Most people don’t give TV their full attention when watching it. Many keep an eye on their phone, either while gaming or texting their friends – the industry calls this “multi-screen”. Over 40% of Netflix viewers play games on their phones every month, according to Midia Research. Given this, commercial breaks won’t be as prohibitively expensive for customers. When the TV tries to sell them something they don’t care about, they can go back to playing whatever’s on the phone.

It’s a depressing situation, but the reality is that most people need constant stimulation. We are addicted to dopamine. Multi-screen allows viewers to be entertained at all times, regardless of the content on the main screen. This shift in media consumption habits means that people may be more inclined to accept advertisements than they were before, particularly if their budgets are squeezed by gas prices.

The game is not expensive and sustainable

The large crossover between Netflix watchers and mobile gamers is also part of the reason for the foray into gaming. If you want to charge your customers more money or suffer from annoying ads, you need to offer them more content . Ubisoft partnership announced this week allows Netflix customers to play Assassin’s Creed – Ubisoft’s most successful game to date – at no extra cost. For avid gamers, this is a big advantage.

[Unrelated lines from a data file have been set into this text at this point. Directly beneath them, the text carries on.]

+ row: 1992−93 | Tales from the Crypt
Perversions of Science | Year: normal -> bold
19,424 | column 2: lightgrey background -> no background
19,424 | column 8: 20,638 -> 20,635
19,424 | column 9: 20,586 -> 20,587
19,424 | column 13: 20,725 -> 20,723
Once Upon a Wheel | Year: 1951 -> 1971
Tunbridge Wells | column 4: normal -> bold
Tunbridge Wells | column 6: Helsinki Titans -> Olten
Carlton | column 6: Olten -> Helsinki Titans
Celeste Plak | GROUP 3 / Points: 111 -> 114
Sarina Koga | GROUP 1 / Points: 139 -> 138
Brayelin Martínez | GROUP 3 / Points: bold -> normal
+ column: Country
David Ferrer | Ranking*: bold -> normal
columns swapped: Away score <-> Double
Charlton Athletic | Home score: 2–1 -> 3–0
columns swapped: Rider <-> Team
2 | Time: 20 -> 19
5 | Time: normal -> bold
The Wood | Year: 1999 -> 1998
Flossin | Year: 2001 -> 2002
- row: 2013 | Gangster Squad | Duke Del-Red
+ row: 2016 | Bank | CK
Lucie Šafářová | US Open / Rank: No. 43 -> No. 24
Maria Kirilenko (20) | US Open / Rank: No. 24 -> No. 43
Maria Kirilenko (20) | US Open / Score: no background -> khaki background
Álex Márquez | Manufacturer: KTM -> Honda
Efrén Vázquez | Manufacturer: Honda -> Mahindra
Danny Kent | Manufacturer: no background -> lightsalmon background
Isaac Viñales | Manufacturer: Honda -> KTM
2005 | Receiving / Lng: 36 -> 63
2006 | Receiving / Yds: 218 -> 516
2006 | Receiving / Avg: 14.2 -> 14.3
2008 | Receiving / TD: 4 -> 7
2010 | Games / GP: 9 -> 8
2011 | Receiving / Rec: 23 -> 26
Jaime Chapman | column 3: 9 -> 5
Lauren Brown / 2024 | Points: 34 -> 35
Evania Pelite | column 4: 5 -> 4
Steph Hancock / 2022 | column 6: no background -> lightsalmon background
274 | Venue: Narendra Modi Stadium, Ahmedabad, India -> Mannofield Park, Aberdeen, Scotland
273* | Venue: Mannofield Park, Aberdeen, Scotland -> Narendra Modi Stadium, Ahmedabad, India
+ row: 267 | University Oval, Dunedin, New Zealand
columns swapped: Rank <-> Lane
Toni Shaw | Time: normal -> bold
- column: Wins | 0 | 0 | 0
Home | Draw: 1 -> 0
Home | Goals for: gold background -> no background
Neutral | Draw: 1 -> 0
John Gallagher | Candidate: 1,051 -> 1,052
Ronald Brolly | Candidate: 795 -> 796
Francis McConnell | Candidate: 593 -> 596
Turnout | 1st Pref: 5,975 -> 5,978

So far, Netflix has struggled to get its game product off the ground. In the past year, Netflix has acquired three game studios and released 28 games, including one based on the popular show Stranger Things. Unfortunately, so far only about 1.7 million (or 1%) of Netflix customers have played it, according to Apptopia (via CNBC). However, the franchises that Ubisoft brings to the Netflix platform significantly enhance this offering.

The big advantage of games over video streaming is that they keep users interested much longer. Remember Tiger King from the first lockdown in 2020? Everyone was talking about it, but the hype soon died. animal crossing, a game made by Nintendo, also saw a huge surge in interest during the lockdown. However, as you can see from the Google Trends chart, it kept the American public interested for much longer.

This means that production costs per hour of user consumption are lower for games than for video. On top of that, games also generate more revenue from users than video. The average revenue per hour for games was $0.56 compared to $0.43 for online subscription video, according to Ampere Analysis. Gaming is a higher-margin business than constantly having to produce expensive shows that consumers then binge on over a weekend.

Moving away from paid-only video streaming is a good idea for Netflix. Advertising and games are much more effective ways to monetize user attention. The problem is execution. If Reed Hastings is successful, then the 63% drop in share price this year is a great buying opportunity for investors.

The concern is that the sudden announcement of ads right after Q1 results smacks of panic. You would prefer management to be proactive rather than reactionary. However, any writer will tell you, pressure is needed to sharpen the wit. At this price, it’s worth betting that a dose of panic is exactly what Netflix needed.